We have had 2 of them very simple knotter system. they made 3 different series of the 124 if you can get one of the last ones in good shape 2500 is a pretty good buy. As kidbalehook said does not have the capacity of a NH 316 but it does have more than a 24t or NH310, 311 or 273. We thought ours was a considerable improvement over a NH 273. The biggest difference in the last generation is an improvement in the drive chains. Worst thing is the countersunk bolts that attach the shear knives can be a bear to get out. Definitely a place for anti-seize. Knotter is very simple and very reliable. , ties a bow knot instead of a square knot. Biggest thing do you have a good dealer near you. Looked at the picture on craigslist this is not one of the last generation so 2500 would probably be to much.


----------



## Hokelund Farm (Feb 4, 2014)

cornshucker said:


> We have had 2 of them very simple knotter system. they made 3 different series of the 124 if you can get one of the last ones in good shape 2500 is a pretty good buy. As kidbalehook said does not have the capacity of a NH 316 but it does have more than a 24t or NH310, 311 or 273. We thought ours was a considerable improvement over a NH 273. The biggest difference in the last generation is an improvement in the drive chains. Worst thing is the countersunk bolts that attach the shear knives can be a bear to get out. Definitely a place for anti-seize. Knotter is very simple and very reliable. , ties a bow knot instead of a square knot. Biggest thing do you have a good dealer near you. Looked at the picture on craigslist this is not one of the last generation so 2500 would probably be to much.
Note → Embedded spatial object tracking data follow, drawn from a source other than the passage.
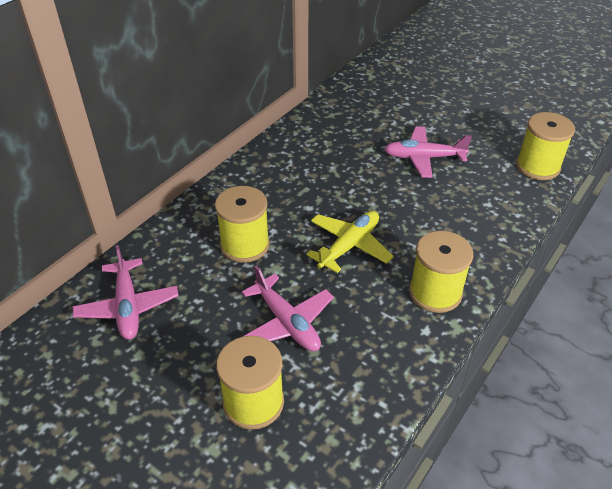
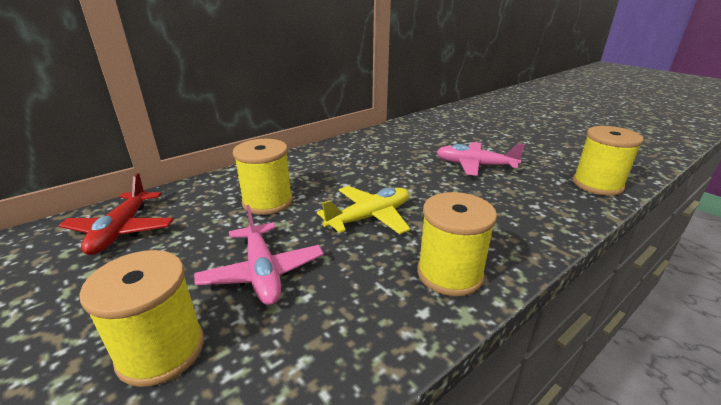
camera: 15 degrees right, 15 degrees down
pink plane [73,245,179,340] -> red plane [58,173,174,255]

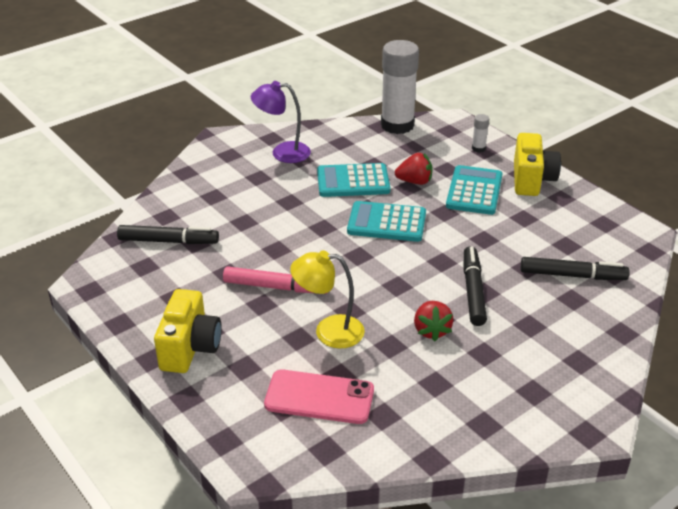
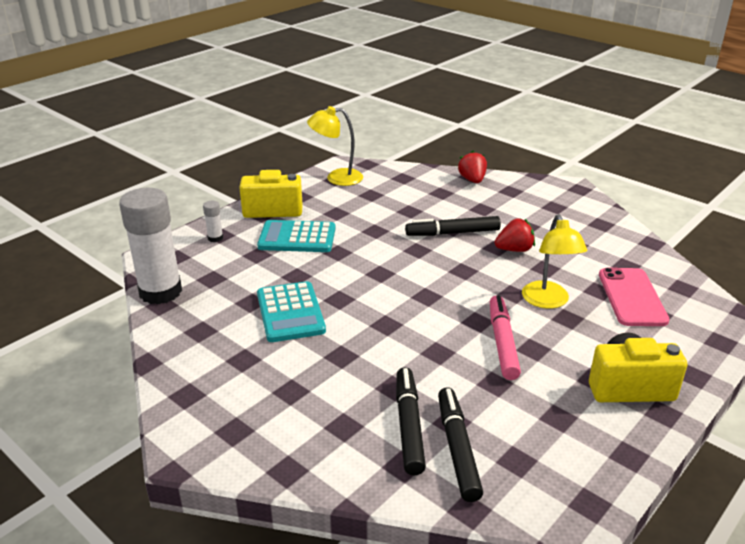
camera: 100 degrees left, 5 degrees down
purple lamp [251,81,311,163] -> none
turquoise calculator [347,201,426,242] -> none
red strawberry [395,153,433,185] -> red strawberry moved to [458,151,487,183]
black marker [521,257,630,280] -> black marker moved to [396,367,426,475]
none -> yellow lamp [307,106,363,186]

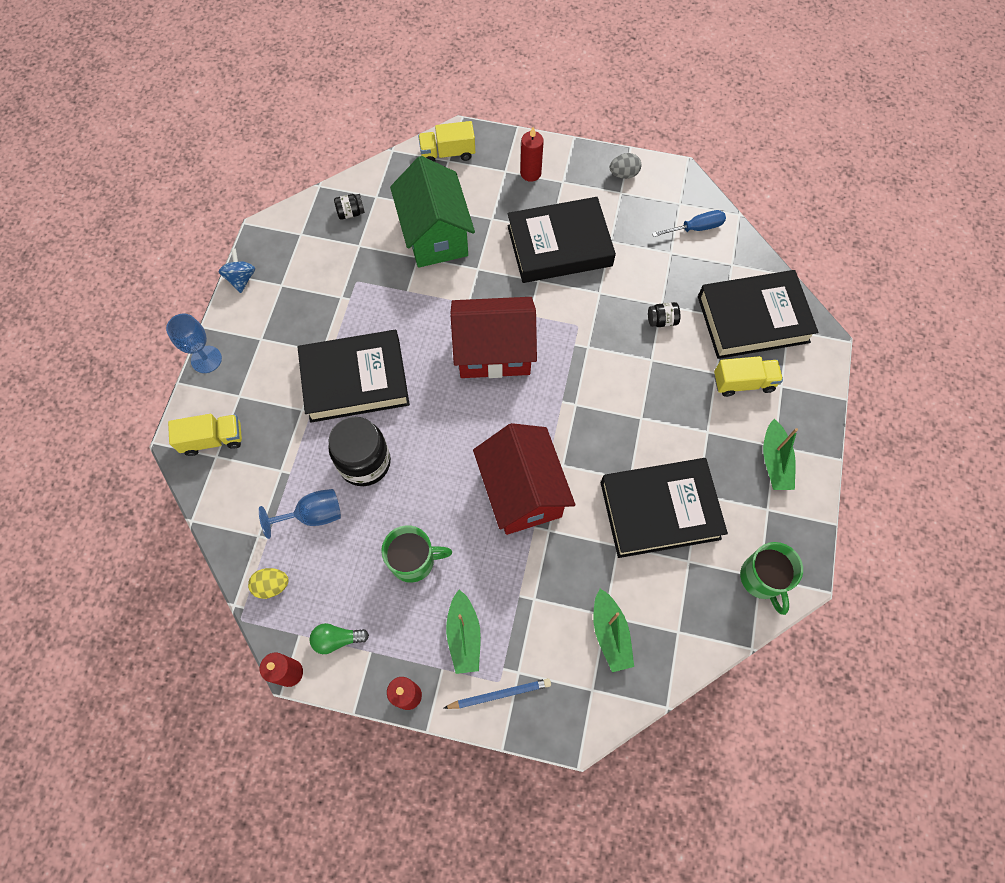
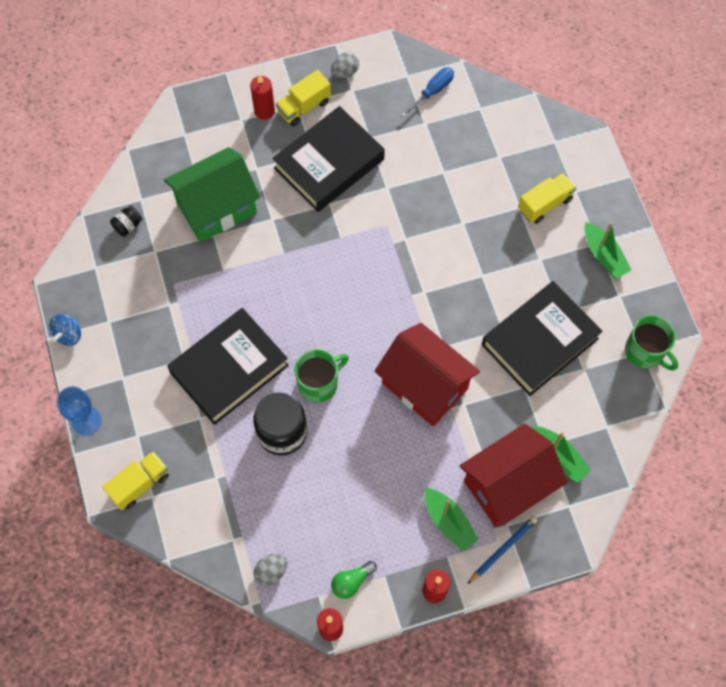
camera: 30 degrees left, 0 degrees up
blue spinning top [219,248,255,293] -> blue spinning top turned 120 degrees counterclockwise [49,314,81,346]
yellow egg [248,568,289,599] -> grey egg [254,554,287,586]
blue goblet [259,489,341,539] -> none
green mug [381,525,452,583] -> green mug moved to [295,349,349,402]
green house [390,156,475,268] -> green house turned 75 degrees counterclockwise [164,147,260,242]
yellow truck [418,121,475,162] -> yellow truck moved to [276,70,331,126]
red house [450,297,537,378] -> red house moved to [460,424,568,527]
black jar [648,302,680,327] -> none
black book [698,270,818,359] -> none

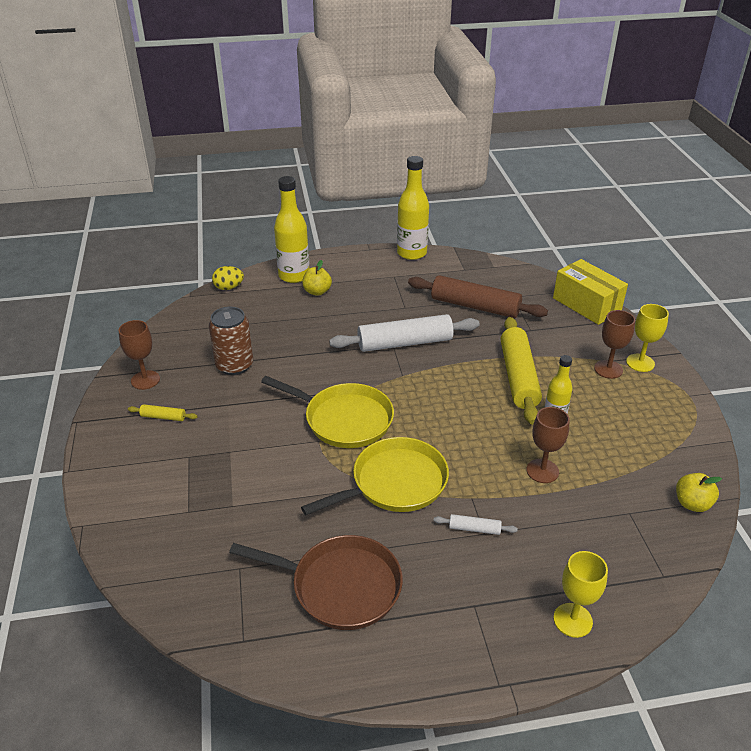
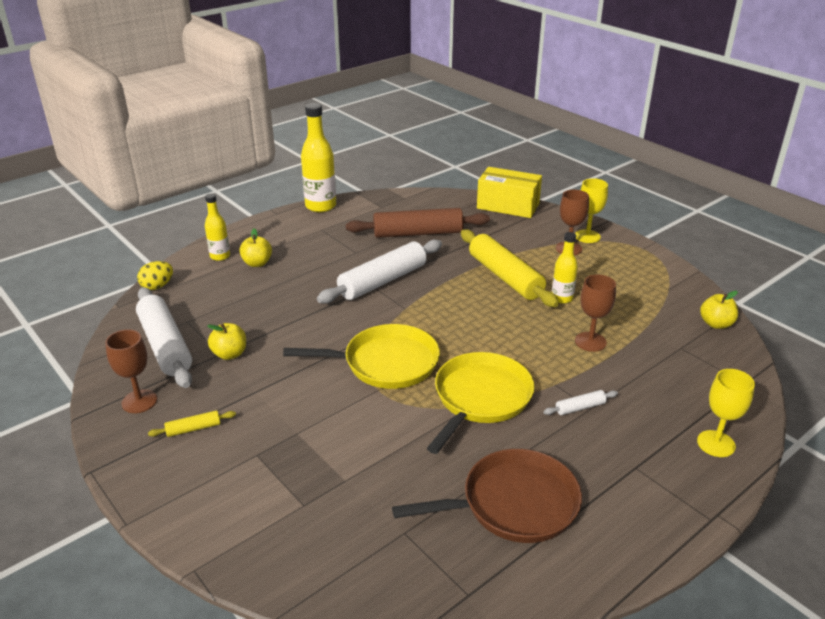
camera: 30 degrees left, 5 degrees down
brown can [209,307,253,375] -> yellow apple [207,323,246,360]
yellow bottle [274,176,309,283] -> yellow bottle [205,194,230,261], size x0.58
none -> white rolling pin [136,287,192,388]

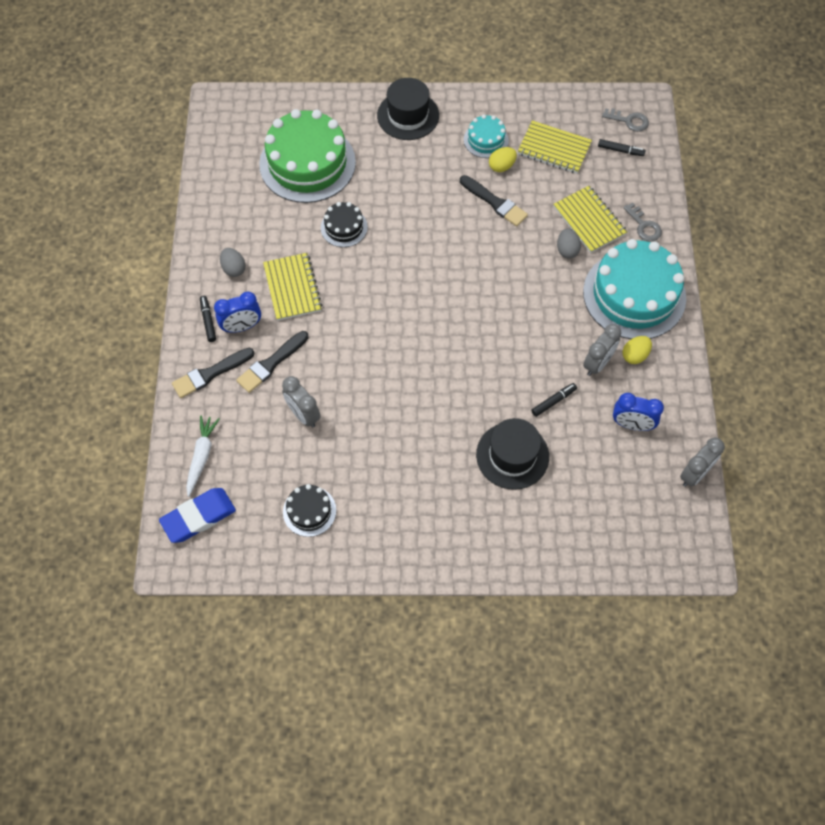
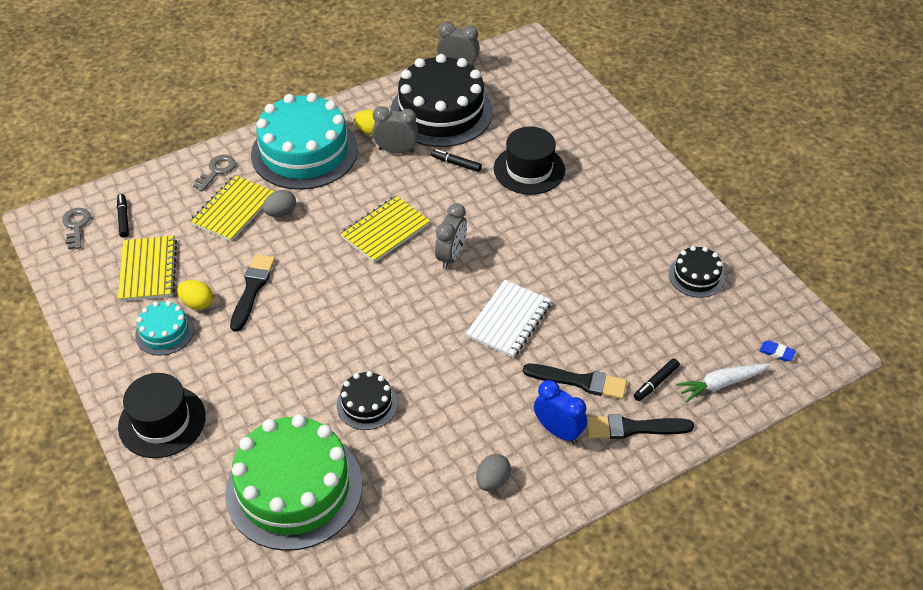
camera: 120 degrees left, 15 degrees down
blue eraser [159,488,236,543] -> blue eraser [760,340,796,362], size x0.42
black brush [172,348,254,398] -> black brush turned 150 degrees clockwise [587,414,694,439]
black marker [200,296,216,342] -> black marker moved to [634,358,680,401]
yellow notebook [263,253,323,321] -> yellow notebook moved to [340,196,430,263]
grey clock [282,376,321,427] -> grey clock moved to [435,203,467,269]
blue clock [613,393,664,431] -> black cake [390,54,493,147]
none -> white notebook [466,280,551,358]

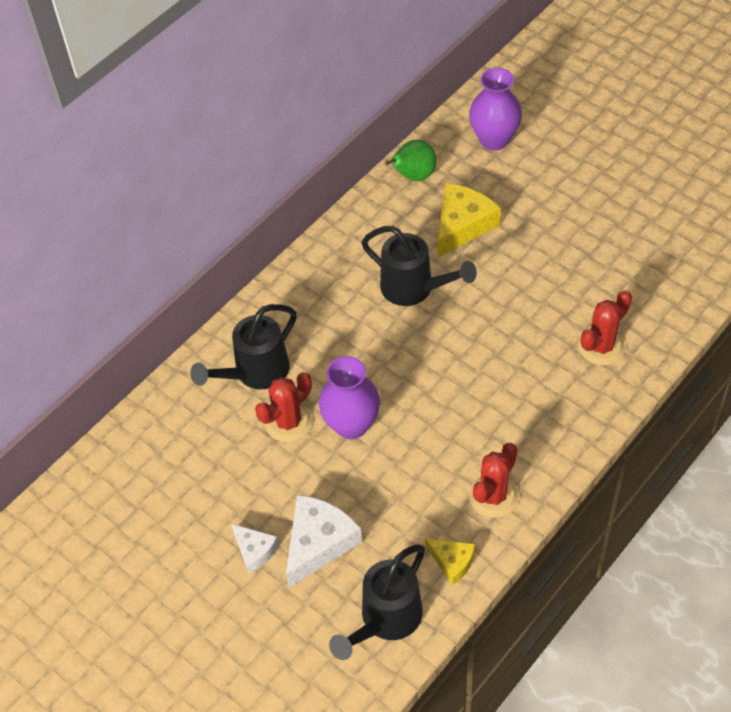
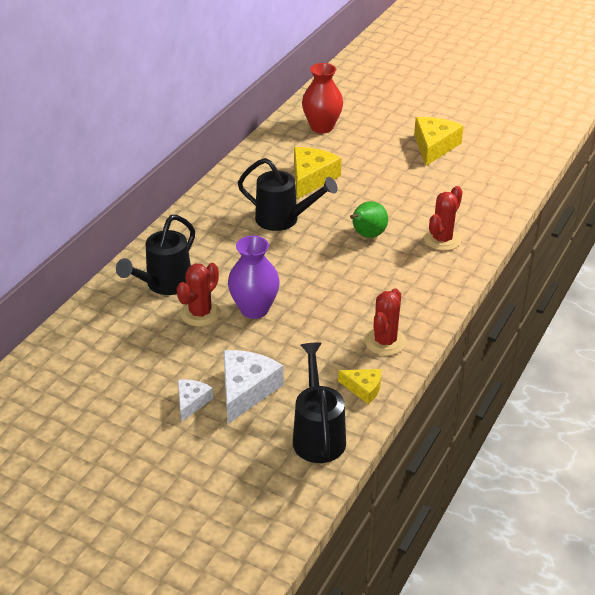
camera: 15 degrees left, 15 degrees down
white cheese [231,524,279,573] -> white cheese turned 105 degrees counterclockwise [178,379,213,422]
black watering can [329,544,425,660] -> black watering can turned 150 degrees clockwise [293,343,346,463]
green pear [385,140,436,181] -> green pear moved to [350,201,388,238]
purple vase [469,68,522,151] -> red vase [302,63,343,133]
none -> yellow cheese [414,117,464,166]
Excellent info. Good to know that not all the 124's are the same. Our 24T works pretty good but there are some quirks that should be addressed. We only have 10 acres this year and we do have an old NH 853 round baler to use as well.


----------



## mshayfarm (Jul 17, 2011)

When ours went to the scrap yard it would still tie, but the rest was wore slam out. It done a good job for long time.


----------